Perlunya Indenspensbility

Perlunya Indenspensbility  secara sosiologis dalam persfektif Parson, juga sebagai penganut teori fungsional menawarkan empat skema yang disebut AGIL, empat fungsi mutlak yang dibutuhkan untuk perbaikan yakni adaptasi (A), pencapaian tujuan atau goal attainment (G), Integrasi (I), dan Latensi (L).

Adaptasion fungsi yang amat penting harus dapat beradaptasi dengan cara menanggulangi situasi ekstrnal yang krusial. Integrasi harus bisa menjaga antar hubungan bagian-bagian yang menjadi komponenya. Latensi berarti sistem harus mampu memelihara dan memperbaiki motivasi pola individu dan kultural di dalamnya.

Semua aspek yang sudah baku dalam tubuh KPK  tidak hanya mempunyai fungsi positif, tetapi juga mencerminkan bagian-bagian rapuh yang sangat diperlukan untuk berfungsinya lembaga sebagai kesatuan. Postulat Indenspensbility mengarah kepada resolusi semua struktur  adalah penting bagi sebuah institusi termasuk KPK.

Bahwa tidak ada struktur dan fungsi manapun yang dapat bekerja sama baiknya, tetapi menurut parson jug ada baiknya kita harus bersedia mengetahui ada beberapa alternative yang ada dalam sebuah institusi. Respon dari Parson  ini menginisiasi adanya perbaikan, artinya dalam sebuah permasalahan pasti ada percikan api yang menyebabkan terbakarnya suatu benda.

Petunjuk 1 —
Tulis ulang catatan mulai dari baris yang memuat "country: Cuba" sampai akhir catatan, dan ganti setiap "locality" dengan "site" tanpa mengubah bagian lain.

Cuplikan Data —
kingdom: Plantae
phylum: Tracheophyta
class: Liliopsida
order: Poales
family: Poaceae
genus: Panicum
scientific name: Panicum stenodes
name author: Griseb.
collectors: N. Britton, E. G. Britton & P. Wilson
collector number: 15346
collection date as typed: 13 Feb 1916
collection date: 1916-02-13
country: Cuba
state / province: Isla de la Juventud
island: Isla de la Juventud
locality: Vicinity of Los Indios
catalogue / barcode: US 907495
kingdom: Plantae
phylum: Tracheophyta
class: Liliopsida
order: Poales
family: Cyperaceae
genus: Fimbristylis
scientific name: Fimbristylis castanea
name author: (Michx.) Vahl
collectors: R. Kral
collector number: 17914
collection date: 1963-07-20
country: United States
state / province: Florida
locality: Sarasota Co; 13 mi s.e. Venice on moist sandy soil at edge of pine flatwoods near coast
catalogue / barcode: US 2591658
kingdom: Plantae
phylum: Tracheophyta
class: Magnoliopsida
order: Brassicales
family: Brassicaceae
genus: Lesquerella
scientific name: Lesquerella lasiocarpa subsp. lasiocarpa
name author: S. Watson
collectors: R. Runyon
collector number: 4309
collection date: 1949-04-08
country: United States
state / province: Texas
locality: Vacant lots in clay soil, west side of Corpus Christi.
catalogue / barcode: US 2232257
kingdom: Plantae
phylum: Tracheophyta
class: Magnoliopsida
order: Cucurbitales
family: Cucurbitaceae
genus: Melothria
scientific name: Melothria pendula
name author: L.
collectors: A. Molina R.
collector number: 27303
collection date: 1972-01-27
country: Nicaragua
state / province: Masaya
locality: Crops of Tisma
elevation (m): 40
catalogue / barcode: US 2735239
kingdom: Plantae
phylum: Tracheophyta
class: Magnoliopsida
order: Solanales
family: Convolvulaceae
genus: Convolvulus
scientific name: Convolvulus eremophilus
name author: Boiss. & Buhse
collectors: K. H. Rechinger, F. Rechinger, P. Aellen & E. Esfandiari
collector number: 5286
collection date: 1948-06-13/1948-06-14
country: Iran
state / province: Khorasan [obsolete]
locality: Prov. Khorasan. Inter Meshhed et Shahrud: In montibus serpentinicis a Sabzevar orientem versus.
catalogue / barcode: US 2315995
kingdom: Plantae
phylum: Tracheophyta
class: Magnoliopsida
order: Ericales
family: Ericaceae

Petunjuk 2 —
Salin kata demi kata bagian dokumen mulai dari "Adaptasion fungsi yang" sampai dengan "kultural di dalamnya.".

Jawaban Benar 1 —
country: Cuba
state / province: Isla de la Juventud
island: Isla de la Juventud
site: Vicinity of Los Indios
catalogue / barcode: US 907495
kingdom: Plantae
phylum: Tracheophyta
class: Liliopsida
order: Poales
family: Cyperaceae
genus: Fimbristylis
scientific name: Fimbristylis castanea
name author: (Michx.) Vahl
collectors: R. Kral
collector number: 17914
collection date: 1963-07-20
country: United States
state / province: Florida
site: Sarasota Co; 13 mi s.e. Venice on moist sandy soil at edge of pine flatwoods near coast
catalogue / barcode: US 2591658
kingdom: Plantae
phylum: Tracheophyta
class: Magnoliopsida
order: Brassicales
family: Brassicaceae
genus: Lesquerella
scientific name: Lesquerella lasiocarpa subsp. lasiocarpa
name author: S. Watson
collectors: R. Runyon
collector number: 4309
collection date: 1949-04-08
country: United States
state / province: Texas
site: Vacant lots in clay soil, west side of Corpus Christi.
catalogue / barcode: US 2232257
kingdom: Plantae
phylum: Tracheophyta
class: Magnoliopsida
order: Cucurbitales
family: Cucurbitaceae
genus: Melothria
scientific name: Melothria pendula
name author: L.
collectors: A. Molina R.
collector number: 27303
collection date: 1972-01-27
country: Nicaragua
state / province: Masaya
site: Crops of Tisma
elevation (m): 40
catalogue / barcode: US 2735239
kingdom: Plantae
phylum: Tracheophyta
class: Magnoliopsida
order: Solanales
family: Convolvulaceae
genus: Convolvulus
scientific name: Convolvulus eremophilus
name author: Boiss. & Buhse
collectors: K. H. Rechinger, F. Rechinger, P. Aellen & E. Esfandiari
collector number: 5286
collection date: 1948-06-13/1948-06-14
country: Iran
state / province: Khorasan [obsolete]
site: Prov. Khorasan. Inter Meshhed et Shahrud: In montibus serpentinicis a Sabzevar orientem versus.
catalogue / barcode: US 2315995
kingdom: Plantae
phylum: Tracheophyta
class: Magnoliopsida
order: Ericales
family: Ericaceae

Jawaban Benar 2 —
Adaptasion fungsi yang amat penting harus dapat beradaptasi dengan cara menanggulangi situasi ekstrnal yang krusial. Integrasi harus bisa menjaga antar hubungan bagian-bagian yang menjadi komponenya. Latensi berarti sistem harus mampu memelihara dan memperbaiki motivasi pola individu dan kultural di dalamnya.